A mania for spotless order fights a losing battle with the rich, chaotic mess of life in The Clean House, a fresh, amusing oddball of a play by the American dramatist Sarah Ruhl. It's typical of the wacky tactics of the piece that one of the agents of this change is the young Brazilian domestic Matilde (lovely Rebecca Santos), and that she opens the proceedings by telling the audience a long, incomprehensible joke in Portuguese.
The snag with this cleaning lady is that she is too depressed to clean. She recently lost both her parents ("the funniest people in Brazil"). In fact, her mother literally died laughing at one of the father's gags.
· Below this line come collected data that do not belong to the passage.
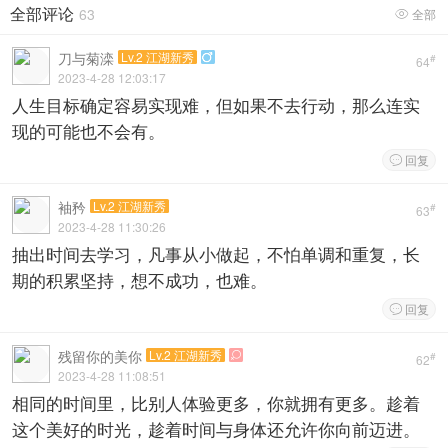
全部评论
63
全部

刀与菊滦
Lv.2 江湖新秀

#
64
2023-4-28 12:03:17
人生目标确定容易实现难，但如果不去行动，那么连实
现的可能也不会有。
回复

袖矜
Lv.2 江湖新秀
#
63
2023-4-28 11:30:26
抽出时间去学习，凡事从小做起，不怕单调和重复，长
期的积累坚持，想不成功，也难。
回复

残留你的美你
Lv.2 江湖新秀

#
62
2023-4-28 11:08:51
相同的时间里，比别人体验更多，你就拥有更多。趁着
这个美好的时光，趁着时间与身体还允许你向前迈进。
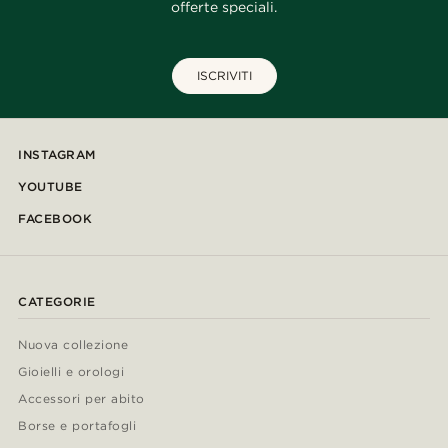
offerte speciali.
ISCRIVITI
INSTAGRAM
YOUTUBE
FACEBOOK
CATEGORIE
Nuova collezione
Gioielli e orologi
Accessori per abito
Borse e portafogli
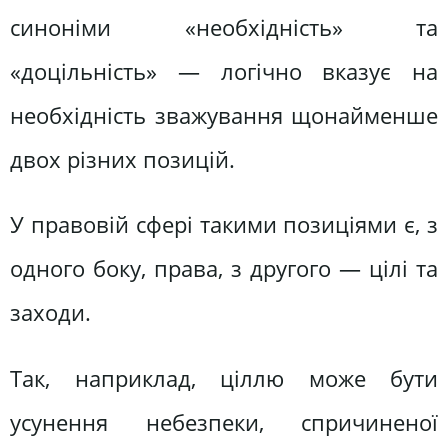
синоніми «необхідність» та
«доцільність» — логічно вказує на
необхідність зважування щонайменше
двох різних позицій.
У правовій сфері такими позиціями є, з
одного боку, права, з другого — цілі та
заходи.
Так, наприклад, ціллю може бути
усунення небезпеки, спричиненої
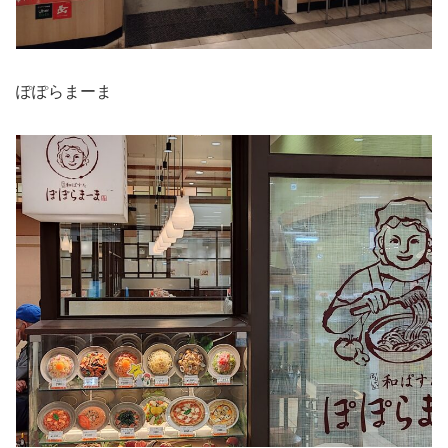
ぽぽらまーま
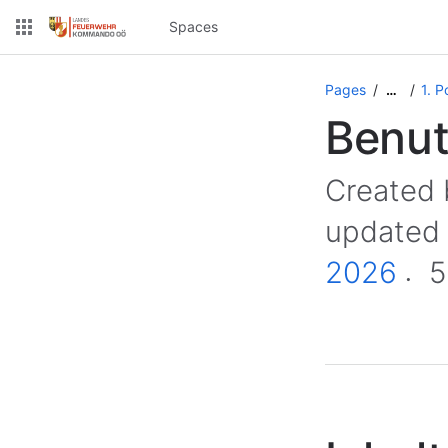
Spaces
Pages
1. P
…
Benut
Created
updated
2026
5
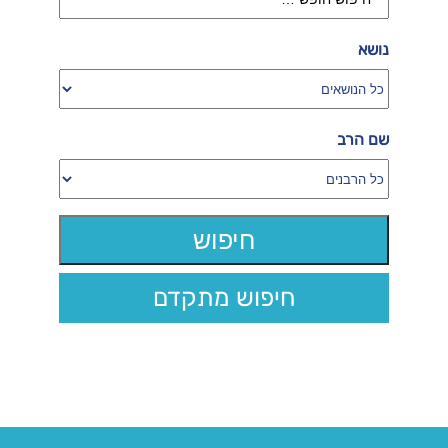
נושא
שם הרב
חיפוש מתקדם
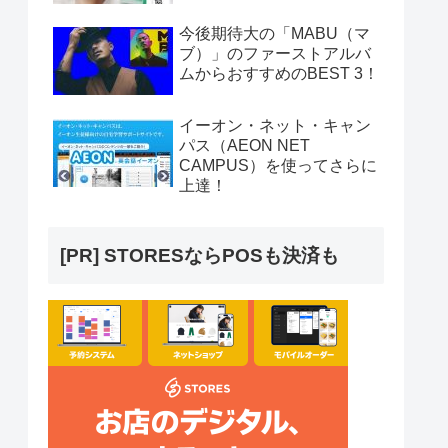
今後期待大の「MABU（マ
ブ）」のファーストアルバ
ムからおすすめのBEST 3！
イーオン・ネット・キャン
パス（AEON NET
CAMPUS）を使ってさらに
上達！
[PR] STORESならPOSも決済も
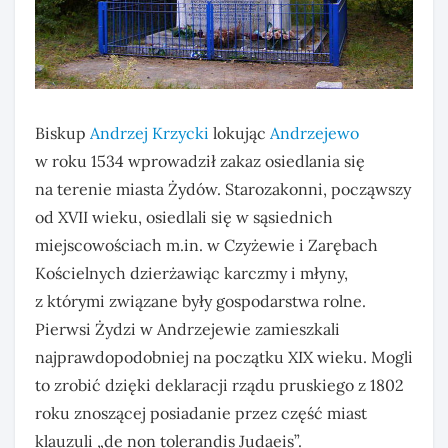
Biskup
Andrzej Krzycki
lokując
Andrzejewo
w roku 1534 wprowadził zakaz osiedlania się
na terenie miasta Żydów. Starozakonni, począwszy
od XVII wieku, osiedlali się w sąsiednich
miejscowościach m.in. w Czyżewie i Zarębach
Kościelnych dzierżawiąc karczmy i młyny,
z którymi związane były gospodarstwa rolne.
Pierwsi Żydzi w Andrzejewie zamieszkali
najprawdopodobniej na początku XIX wieku. Mogli
to zrobić dzięki deklaracji rządu pruskiego z 1802
roku znoszącej posiadanie przez część miast
klauzuli „de non tolerandis Judaeis”.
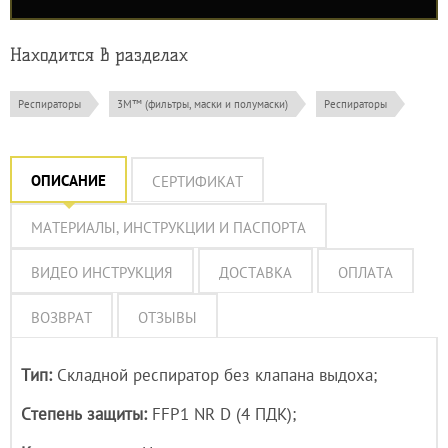
Находится в разделах
Респираторы
3M™ (фильтры, маски и полумаски)
Респираторы
ОПИСАНИЕ
СЕРТИФИКАТ
МАТЕРИАЛЫ, ИНСТРУКЦИИ И ПАСПОРТА
ВИДЕО ИНСТРУКЦИЯ
ДОСТАВКА
ОПЛАТА
ВОЗВРАТ
ОТЗЫВЫ
Тип:
Складной респиратор без клапана выдоха;
Степень защиты:
FFP1 NR D (4 ПДК);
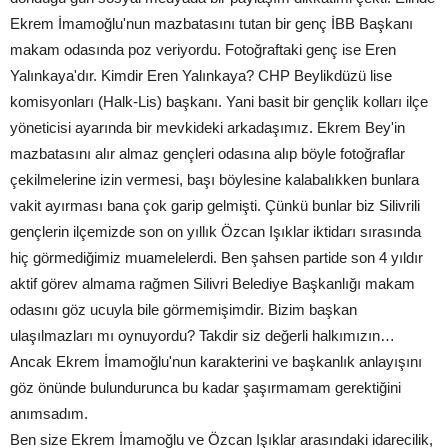
Ekrem İmamoğlu'nun mazbatasını tutan bir genç İBB Başkanı
makam odasında poz veriyordu. Fotoğraftaki genç ise Eren
Yalınkaya'dır. Kimdir Eren Yalınkaya? CHP Beylikdüzü lise
komisyonları (Halk-Lis) başkanı. Yani basit bir gençlik kolları ilçe
yöneticisi ayarında bir mevkideki arkadaşımız. Ekrem Bey'in
mazbatasını alır almaz gençleri odasına alıp böyle fotoğraflar
çekilmelerine izin vermesi, başı böylesine kalabalıkken bunlara
vakit ayırması bana çok garip gelmişti. Çünkü bunlar biz Silivrili
gençlerin ilçemizde son on yıllık Özcan Işıklar iktidarı sırasında
hiç görmediğimiz muamelelerdi. Ben şahsen partide son 4 yıldır
aktif görev almama rağmen Silivri Belediye Başkanlığı makam
odasını göz ucuyla bile görmemişimdir. Bizim başkan
ulaşılmazları mı oynuyordu? Takdir siz değerli halkımızın…
Ancak Ekrem İmamoğlu'nun karakterini ve başkanlık anlayışını
göz önünde bulundurunca bu kadar şaşırmamam gerektiğini
anımsadım.
Ben size Ekrem İmamoğlu ve Özcan Işıklar arasındaki idarecilik,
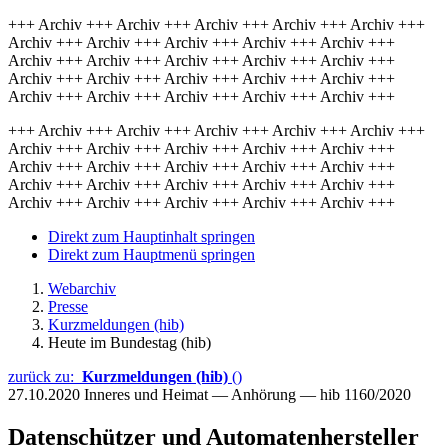
+++ Archiv +++ Archiv +++ Archiv +++ Archiv +++ Archiv +++
Archiv +++ Archiv +++ Archiv +++ Archiv +++ Archiv +++
Archiv +++ Archiv +++ Archiv +++ Archiv +++ Archiv +++
Archiv +++ Archiv +++ Archiv +++ Archiv +++ Archiv +++
Archiv +++ Archiv +++ Archiv +++ Archiv +++ Archiv +++
+++ Archiv +++ Archiv +++ Archiv +++ Archiv +++ Archiv +++
Archiv +++ Archiv +++ Archiv +++ Archiv +++ Archiv +++
Archiv +++ Archiv +++ Archiv +++ Archiv +++ Archiv +++
Archiv +++ Archiv +++ Archiv +++ Archiv +++ Archiv +++
Archiv +++ Archiv +++ Archiv +++ Archiv +++ Archiv +++
Direkt zum Hauptinhalt springen
Direkt zum Hauptmenü springen
Webarchiv
Presse
Kurzmeldungen (hib)
Heute im Bundestag (hib)
zurück zu:
Kurzmeldungen (hib)
()
27.10.2020
Inneres und Heimat — Anhörung — hib 1160/2020
Datenschützer und Automatenhersteller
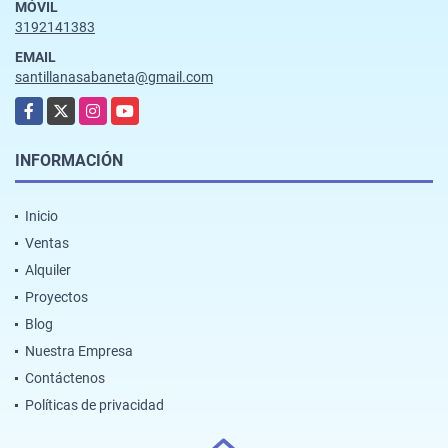
MÓVIL
3192141383
EMAIL
santillanasabaneta@gmail.com
Facebook
X
Instagram
YouTube
INFORMACIÓN
Inicio
Ventas
Alquiler
Proyectos
Blog
Nuestra Empresa
Contáctenos
Políticas de privacidad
You don't hire cleaners for the complexity of their inner life - particularly not if you are Lane (an excellent Patricia Hodge), a busy doctor who needs everything just so. Her answer is to put Matilde on medication.
A less orthodox solution is proposed by Lane's unhappy, underachieving sister Virginia (Selina Cadell). Keeping dirt at bay is the nearest thing she knows to a sense of achievement. She makes a secret deal with Matilde that she will do Lane's cleaning, while the domestic puts her feet up and tries to think of the perfect joke; an enjoyably preposterous situation.
Another perk for Virginia is that folding the laundry enables her to touch the underwear of her dishy brother-in-law, also a doctor. But when she finds sexy, unfamiliar knickers in the washing, she realises that Lane's life is about to unravel.
If one catalyst is a cleaner who doesn't clean, the other is a life force who is dying. It can't be easy for an English actress to play a charismatic but cancer-stricken Argentinian but, as Ana, Eleanor Bron pulls off the feat with grace and aplomb. It's characteristic of the author's quirky comic slant that Ana and the husband (Robert East) fall for each other while she is consulting him about a mastectomy, and that the onset of passion is signposted in captions ("They look at each other. They fall in love some more") flashed on TV monitors. Sam West's chicly designed, very entertaining production shows a remarkably assured grasp of the play's tricksy style.
There's a hilarious sequence where the husband and Ana solemnly inform Lane that, as soul mates, they are obligated by Jewish law to break off previous relationships. This would carry more force if either were a Jew. Ruhl is clearly a talent to watch.